Die beiden Tablettenpackungen verschwanden in seiner Jackentasche, dann beugte er sich zur Rückbank. Gerade hatte er die Tasche ergriffen, als Scheinwerfer aufflammten und das ganze Gelände in helles Licht tauchten. »Hände hoch. Bleiben Sie ruhig stehen! Keine Bewegung!«

Verdammt! Er war in eine Falle getappt!

Sekundenlang überlegte Bert Schrader, ob es Sinn hatte zu fliehen, verwarf den Gedanken jedoch rasch wieder. Sicher waren mehrere Bullen hier …

Was nun passierte, war für die Polizisten Routine, auch Bert hatte es schon einmal miterlebt. Für Dr. Bergstaller hingegen war diese Verhaftung etwas Ungewohntes. Er hielt sich im Hintergrund, sah aber höchst zufrieden, wie der Dieb abgeführt wurde.

Der Verhaftete wurde zur Wache gebracht, verhört, dem Untersuchungsrichter vorgeführt.

Bert Schrader war voll geständig, er sah ein, dass es sinnlos war, etwas zu leugnen.

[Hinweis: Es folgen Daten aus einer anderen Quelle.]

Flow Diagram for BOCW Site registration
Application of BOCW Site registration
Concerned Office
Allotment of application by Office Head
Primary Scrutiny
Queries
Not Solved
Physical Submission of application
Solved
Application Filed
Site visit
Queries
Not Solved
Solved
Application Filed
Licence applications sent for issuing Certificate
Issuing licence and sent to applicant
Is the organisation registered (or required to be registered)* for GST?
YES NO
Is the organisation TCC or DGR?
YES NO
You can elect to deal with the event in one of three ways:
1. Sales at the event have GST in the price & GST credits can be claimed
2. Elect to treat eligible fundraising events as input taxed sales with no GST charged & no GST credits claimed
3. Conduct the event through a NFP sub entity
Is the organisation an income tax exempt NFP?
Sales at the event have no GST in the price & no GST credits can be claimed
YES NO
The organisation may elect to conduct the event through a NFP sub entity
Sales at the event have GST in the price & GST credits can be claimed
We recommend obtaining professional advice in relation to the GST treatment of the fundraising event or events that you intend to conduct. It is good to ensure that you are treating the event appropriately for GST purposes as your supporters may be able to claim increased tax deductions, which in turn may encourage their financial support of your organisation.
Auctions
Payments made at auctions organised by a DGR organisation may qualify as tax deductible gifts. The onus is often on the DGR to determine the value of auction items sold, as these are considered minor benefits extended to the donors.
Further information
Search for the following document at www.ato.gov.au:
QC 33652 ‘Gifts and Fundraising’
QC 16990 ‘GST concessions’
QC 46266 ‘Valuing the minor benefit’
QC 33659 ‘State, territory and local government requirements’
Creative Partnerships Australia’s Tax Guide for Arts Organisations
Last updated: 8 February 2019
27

»Diese verdammten Drogen«, murmelte der Vernehmungsbeamte. »Sie machen aus einem so vernünftigen Mann, wie Sie es doch eigentlich sind, einen Verbrecher.«

Bert zuckte nur mit den Schultern. Er fror, ihm war kalt, er brauchte unbedingt etwas, das ihn aufputschte. »Ich möchte mit meinem Anwalt sprechen«, sagte er nur. »Und dann muss sich unbedingt jemand um mein Pferd kümmern …«

Es sprach für ihn, dass er an das Tier dachte. Ein kleiner Pluspunkt – aber es änderte nichts an der Tatsache, dass er kriminell geworden war.

Im Stall hatte niemand etwas mitbekommen. Oliver fuhr sehr zufrieden zu Marion. »Der Typ ist gefasst. Es war wirklich dieser Schrader.« Er zog Marion an sich.

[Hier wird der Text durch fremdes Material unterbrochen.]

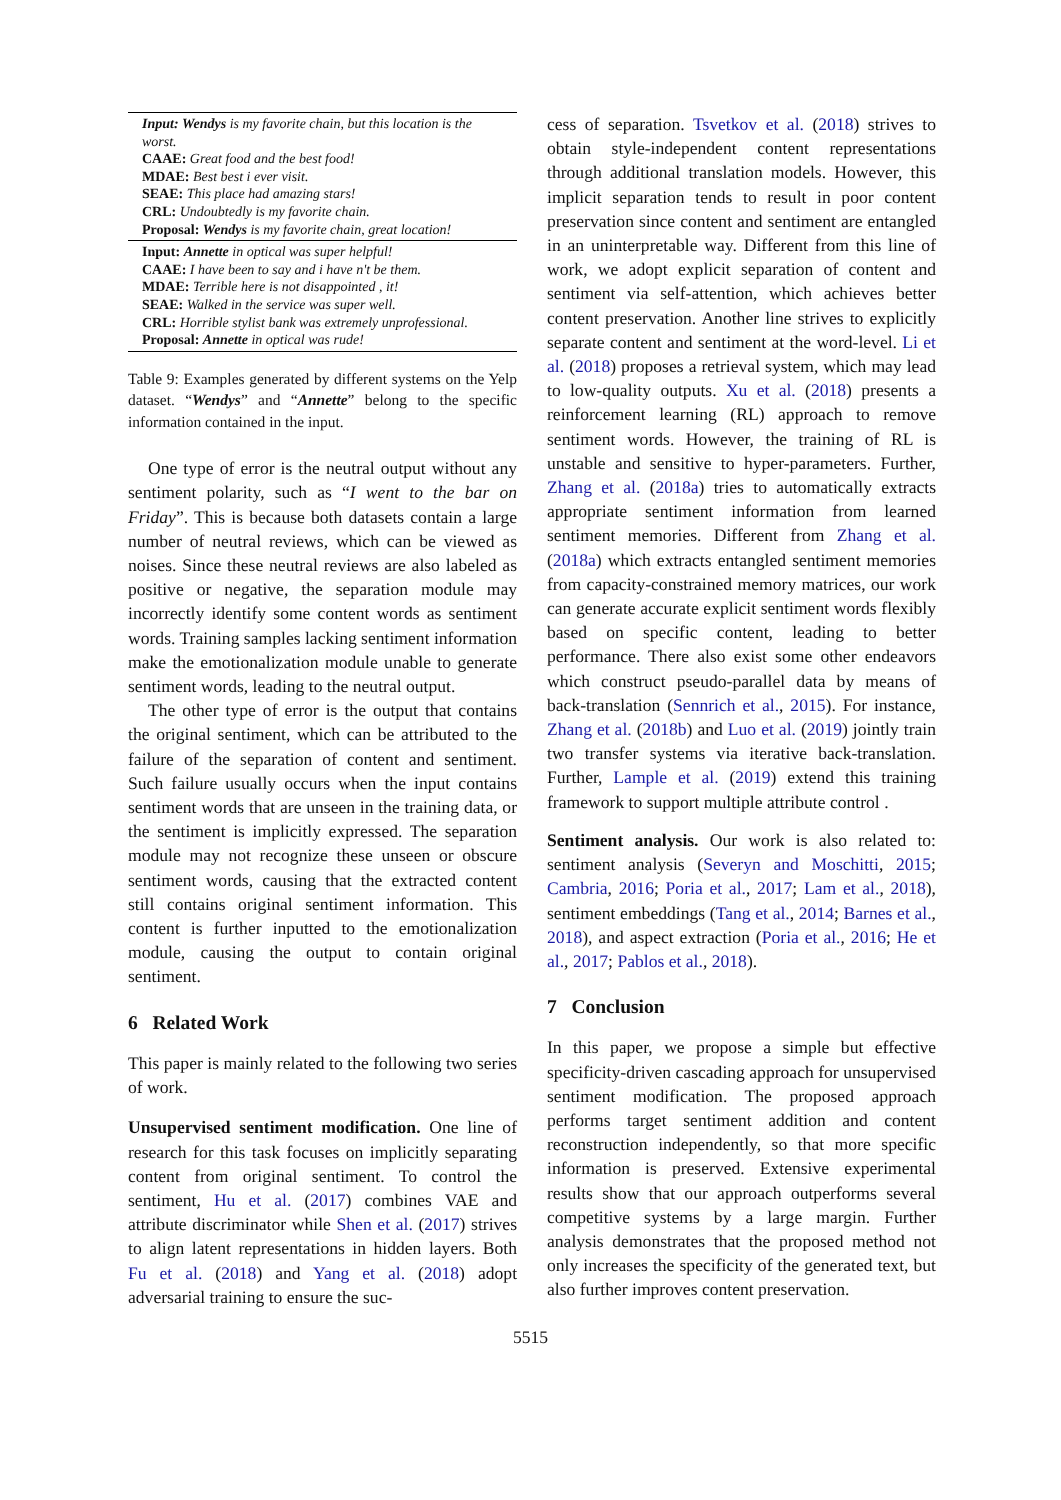| Input: Wendys is my favorite chain, but this location is the worst. CAAE: Great food and the best food! MDAE: Best best i ever visit. SEAE: This place had amazing stars! CRL: Undoubtedly is my favorite chain. Proposal: Wendys is my favorite chain, great location! |
| Input: Annette in optical was super helpful! CAAE: I have been to say and i have n't be them. MDAE: Terrible here is not disappointed , it! SEAE: Walked in the service was super well. CRL: Horrible stylist bank was extremely unprofessional. Proposal: Annette in optical was rude! |
Table 9: Examples generated by different systems on the Yelp dataset. “Wendys” and “Annette” belong to the specific information contained in the input.
One type of error is the neutral output without any sentiment polarity, such as “I went to the bar on Friday”. This is because both datasets contain a large number of neutral reviews, which can be viewed as noises. Since these neutral reviews are also labeled as positive or negative, the separation module may incorrectly identify some content words as sentiment words. Training samples lacking sentiment information make the emotionalization module unable to generate sentiment words, leading to the neutral output.
The other type of error is the output that contains the original sentiment, which can be attributed to the failure of the separation of content and sentiment. Such failure usually occurs when the input contains sentiment words that are unseen in the training data, or the sentiment is implicitly expressed. The separation module may not recognize these unseen or obscure sentiment words, causing that the extracted content still contains original sentiment information. This content is further inputted to the emotionalization module, causing the output to contain original sentiment.
6 Related Work
This paper is mainly related to the following two series of work.
Unsupervised sentiment modification. One line of research for this task focuses on implicitly separating content from original sentiment. To control the sentiment, Hu et al. (2017) combines VAE and attribute discriminator while Shen et al. (2017) strives to align latent representations in hidden layers. Both Fu et al. (2018) and Yang et al. (2018) adopt adversarial training to ensure the suc-
cess of separation. Tsvetkov et al. (2018) strives to obtain style-independent content representations through additional translation models. However, this implicit separation tends to result in poor content preservation since content and sentiment are entangled in an uninterpretable way. Different from this line of work, we adopt explicit separation of content and sentiment via self-attention, which achieves better content preservation. Another line strives to explicitly separate content and sentiment at the word-level. Li et al. (2018) proposes a retrieval system, which may lead to low-quality outputs. Xu et al. (2018) presents a reinforcement learning (RL) approach to remove sentiment words. However, the training of RL is unstable and sensitive to hyper-parameters. Further, Zhang et al. (2018a) tries to automatically extracts appropriate sentiment information from learned sentiment memories. Different from Zhang et al. (2018a) which extracts entangled sentiment memories from capacity-constrained memory matrices, our work can generate accurate explicit sentiment words flexibly based on specific content, leading to better performance. There also exist some other endeavors which construct pseudo-parallel data by means of back-translation (Sennrich et al., 2015). For instance, Zhang et al. (2018b) and Luo et al. (2019) jointly train two transfer systems via iterative back-translation. Further, Lample et al. (2019) extend this training framework to support multiple attribute control .
Sentiment analysis. Our work is also related to: sentiment analysis (Severyn and Moschitti, 2015; Cambria, 2016; Poria et al., 2017; Lam et al., 2018), sentiment embeddings (Tang et al., 2014; Barnes et al., 2018), and aspect extraction (Poria et al., 2016; He et al., 2017; Pablos et al., 2018).
7 Conclusion
In this paper, we propose a simple but effective specificity-driven cascading approach for unsupervised sentiment modification. The proposed approach performs target sentiment addition and content reconstruction independently, so that more specific information is preserved. Extensive experimental results show that our approach outperforms several competitive systems by a large margin. Further analysis demonstrates that the proposed method not only increases the specificity of the generated text, but also further improves content preservation.
5515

»Du hast einiges riskiert.« Sie sah ihn besorgt an. »Ist auch nichts passiert?«

»Gar nichts. Ich hab alles der Polizei überlassen.«

»Kluger Mann«, lächelte sie.

»Das bin ich.« Er küsste sie liebevoll. »Deshalb hab ich ja auch recht lange gewartet, bis ich mir die richtige Frau ausgesucht habe.«

Sie lachte. »Und dafür soll ich jetzt dankbar sein, ja?«

»Klar doch. Ein ganzes langes Leben lang.«

 

Janines Verschwinden versetzte Markus Berger in Panik. Überall ließ er suchen, im Hotel, in der gesamten Anlage. Von Janine keine Spur!

»Ihr ist bestimmt etwas zugestoßen.« Seine Stimme klang heiser.

»Wo und wie denn?« Ian, der sich an der Suche beteiligt hatte, schüttelte den Kopf. »Wir haben doch alles abgesucht. Es gibt keinen Hinweis auf einen Unfall.«

»Ich rufe die Polizei.« Markus wirkte unendlich müde. Gerade als er in sein Büro gehen wollte, kam eine der Aushilfen zögernd auf ihn zu.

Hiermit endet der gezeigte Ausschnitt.